As these precious products sold out and fewer new ones came in to replace them, Reality was, once again, becoming disappointing. To fight against this deficiency, I decided it was time to change the focus of the business from selling other people’s ideas to creating my own toys and novelties. Now my dreams would make the world, or at least my world, more meaningful and fun.

Enter Robert Benton. Not only an authorized “Bozo The Clown” performer and Lieutenant in the San Fernando Police Department, but also the owner of Star Merchandise Company, my source for vast amounts of Bozo collectibles, “see behind you” mirrored glasses and plastic ants. In the early 1980s, he took me to Asia and taught me how to import and work directly with Chinese suppliers. I took to this with exuberance as it gave me the means to create original products. Robert Benton was my sensei, and I owe him a great deal for his help over the years.

With these contacts and my new expertise, I started creating products and having them made in Hong Kong and Taiwan, and later in China, Vietnam, Sri Lanka and India. These wonderful relationships continue to this day and now I often deal with the sons and daughters of those first Chinese makers I met nearly three decades ago.

To imagine a product, sketch it on a piece of paper and send it overseas, and then to have it arrive three months later tightly packed in cartons on a big ship from China, was truly thrilling. Reality was once again exciting!

That's right, as the world became more practical, I decided to fight that tendency with the impractical, the useless and the just plain strange. It was a futile and absurd strategy. However, it turned out very, very well for the world and for me.

Who knows what will triumph and what will eventually disappear into dust? All I know is the choices I made many years ago were without much regard to what others predicted or advised, in direct opposition to mainstream cultural trends and most certainly in violation of everything taught in business school.

With the support of all my employees who also had a yearning for something extraordinary and were willing to gamble their time, energy and livelihoods on my crotchety and unorthodox business, we created something amazingly interesting.

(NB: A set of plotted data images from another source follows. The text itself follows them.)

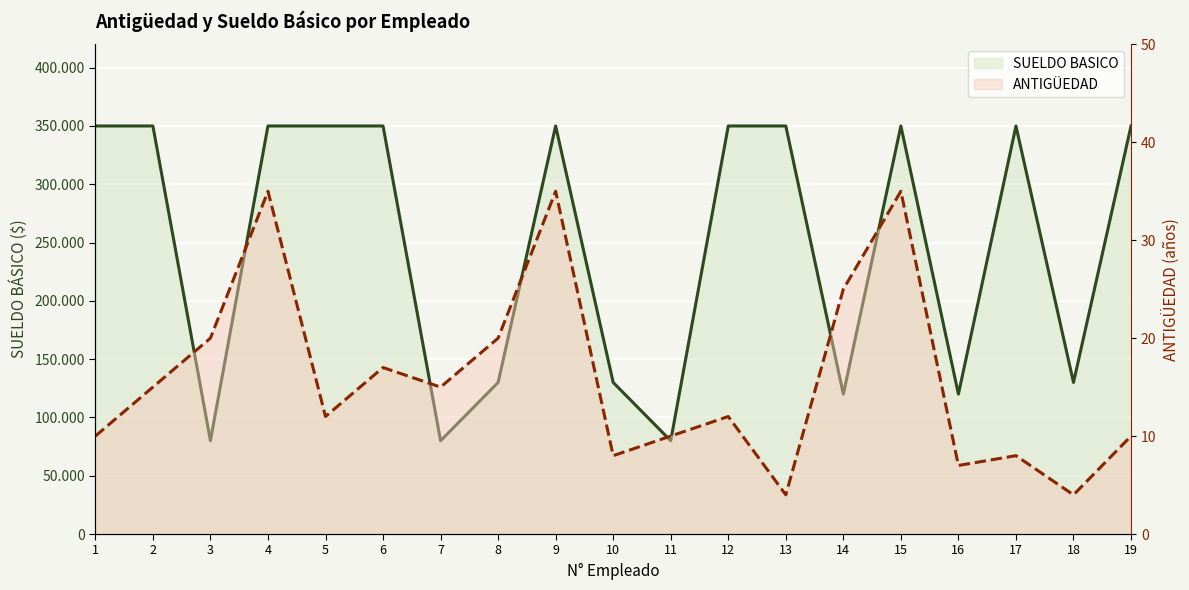

True or false: SUELDO BASICO and ANTIGÜEDAD cross at least once.

False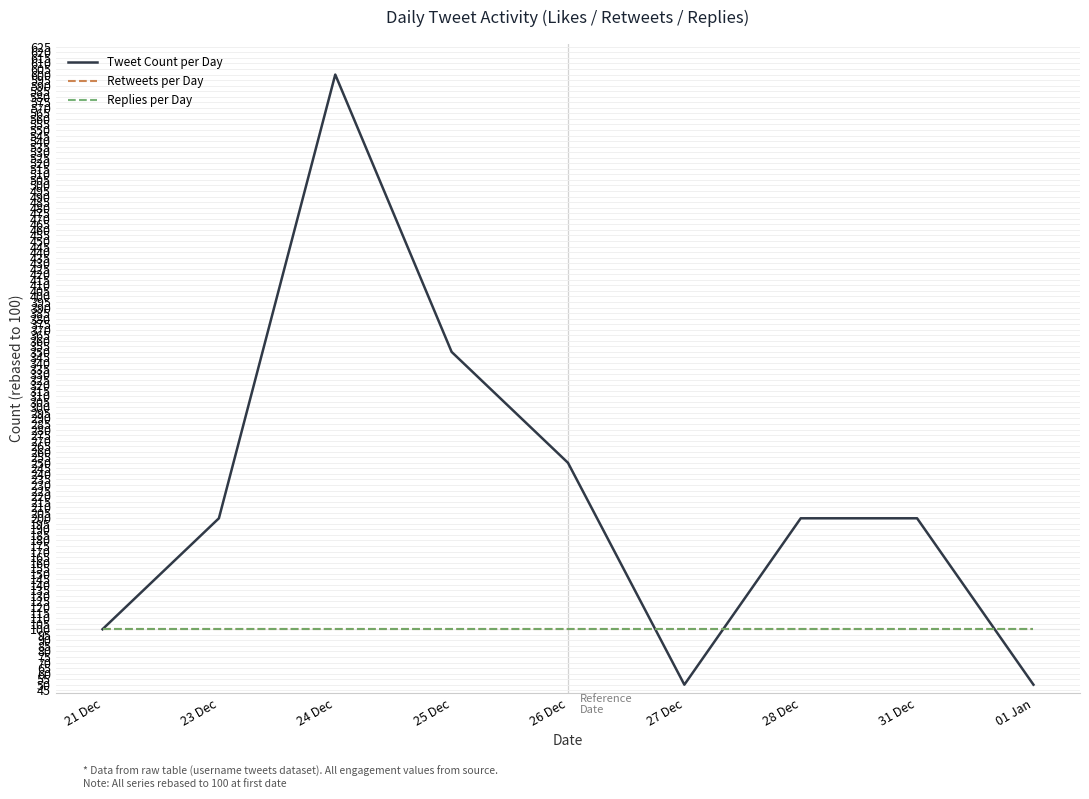

Is it true that Retweets per Day equals 137 at 28 Dec?

False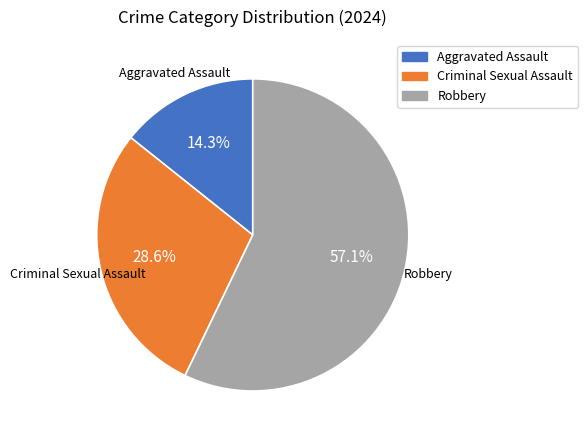

Does Criminal Sexual Assault account for over 50% of the chart?

No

For some people, the McPhee Catalog is the product that our company produces. They don't buy anything from us; they just want to stay on our mailing list so they can see what kind of crazy thing we'll do next. Of course, we furthered this by putting a dollar value on the cover of each catalog as if it were a magazine. Still, we wonder if there isn't a group of people out there that feel we aren't a real catalog, just a parody of one. Let me be clear about this — we actually sell this stuff.

If you have any doubts as to the value of Archie McPhee, you need to look no further than the archives of the Smithsonian. They decided our catalogs are an essential indicator of popular culture in the United States and requested, on official government stationery, we provide them all of our catalogs ever published so that they can be preserved for future generations.


Never have your tax dollars been better spent.